La fiera sta per concludersi. Il nostro fatturato, inaspettatamente, è ottimo. Il nostro obbiettivo è stato raggiunto. I nostri talenti sono stati adeguatamente valorizzati. La voce della cultura è risuonata e i lettori l'hanno accolta. Mentre brindiamo a questo nuovo e importante successo, vedo un folletto rosso correre verso di me. <<Mamma, mamma>> La babysitter giunge da me col fiatone. <<Non sono riuscita a fermarla, mi scusi se l'ho disturbata.>> <<Nessun disturbo.
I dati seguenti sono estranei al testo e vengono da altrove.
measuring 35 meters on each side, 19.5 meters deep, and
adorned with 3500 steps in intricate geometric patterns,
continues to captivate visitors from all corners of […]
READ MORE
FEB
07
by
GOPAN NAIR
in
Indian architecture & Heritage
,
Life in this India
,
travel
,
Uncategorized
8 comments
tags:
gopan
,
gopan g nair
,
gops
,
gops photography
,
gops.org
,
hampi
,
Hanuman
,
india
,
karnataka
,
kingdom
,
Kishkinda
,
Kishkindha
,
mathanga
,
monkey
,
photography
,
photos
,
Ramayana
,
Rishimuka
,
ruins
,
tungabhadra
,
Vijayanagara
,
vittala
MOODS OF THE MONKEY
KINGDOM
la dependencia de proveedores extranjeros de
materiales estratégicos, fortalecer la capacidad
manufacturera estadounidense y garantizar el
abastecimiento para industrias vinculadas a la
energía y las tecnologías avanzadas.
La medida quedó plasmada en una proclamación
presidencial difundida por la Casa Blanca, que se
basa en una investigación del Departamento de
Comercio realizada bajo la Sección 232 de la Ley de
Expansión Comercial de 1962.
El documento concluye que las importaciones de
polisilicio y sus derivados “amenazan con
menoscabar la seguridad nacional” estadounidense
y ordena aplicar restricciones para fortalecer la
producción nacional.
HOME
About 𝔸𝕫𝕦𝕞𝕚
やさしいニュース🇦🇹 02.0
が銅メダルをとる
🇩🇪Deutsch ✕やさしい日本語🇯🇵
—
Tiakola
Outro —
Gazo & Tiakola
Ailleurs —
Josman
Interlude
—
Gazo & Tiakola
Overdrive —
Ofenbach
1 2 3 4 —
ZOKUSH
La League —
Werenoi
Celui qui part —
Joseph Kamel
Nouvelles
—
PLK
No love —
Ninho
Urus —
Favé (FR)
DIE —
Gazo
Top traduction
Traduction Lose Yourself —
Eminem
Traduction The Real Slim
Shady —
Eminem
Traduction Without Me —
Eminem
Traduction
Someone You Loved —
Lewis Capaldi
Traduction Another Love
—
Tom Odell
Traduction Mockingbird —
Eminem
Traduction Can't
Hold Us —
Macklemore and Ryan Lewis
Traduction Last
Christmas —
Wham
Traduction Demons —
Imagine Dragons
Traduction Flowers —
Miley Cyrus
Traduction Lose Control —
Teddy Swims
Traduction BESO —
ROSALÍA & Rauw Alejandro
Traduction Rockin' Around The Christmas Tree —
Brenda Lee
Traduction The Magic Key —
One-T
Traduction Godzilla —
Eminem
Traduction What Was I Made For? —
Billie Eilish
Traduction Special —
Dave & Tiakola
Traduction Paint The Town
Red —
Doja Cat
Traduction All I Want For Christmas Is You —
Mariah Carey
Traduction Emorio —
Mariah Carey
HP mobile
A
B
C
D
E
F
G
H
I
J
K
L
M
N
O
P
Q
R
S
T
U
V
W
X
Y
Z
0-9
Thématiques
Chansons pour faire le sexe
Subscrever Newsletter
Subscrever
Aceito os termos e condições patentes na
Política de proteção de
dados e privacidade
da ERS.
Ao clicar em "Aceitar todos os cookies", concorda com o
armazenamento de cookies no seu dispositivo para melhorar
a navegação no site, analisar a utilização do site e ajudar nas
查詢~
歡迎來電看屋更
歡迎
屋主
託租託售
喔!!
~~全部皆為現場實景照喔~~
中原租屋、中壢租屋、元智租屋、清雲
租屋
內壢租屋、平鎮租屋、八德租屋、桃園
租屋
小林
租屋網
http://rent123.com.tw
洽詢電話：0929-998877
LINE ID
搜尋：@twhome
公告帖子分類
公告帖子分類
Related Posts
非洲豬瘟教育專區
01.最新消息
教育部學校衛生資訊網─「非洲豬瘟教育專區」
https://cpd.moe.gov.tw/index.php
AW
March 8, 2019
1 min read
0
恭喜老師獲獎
È stata una bellissima sorpresa!>> Mi inginocchio davanti a mia figlia e le dico: <<La tua coccinella ha portato fortuna, sai?>> <<Evviva, evviva>> esclama saltellando.

È proprio questa l'immagine che resterà sempre viva nella mia memoria. Io, vestita con un serio taiellur, che stringo forte la mia bambina. L'emblema del modo di essere della donna contemporanea: donna in carriera e madre premurosa; donna austera e madre affettuosa. La personificazione dell'essere “meravigliosamente donna”.

Il mio capo ci guarda, mi fa l'occhiolino e sorride teneramente. È lui l'artefice di questa magnifica sorpresa. Persino l'icerberg che vive nel suo ego si è sciolto. Annuisce, perché, in fondo, l'ha capito da sempre quanto fossi una grande donna.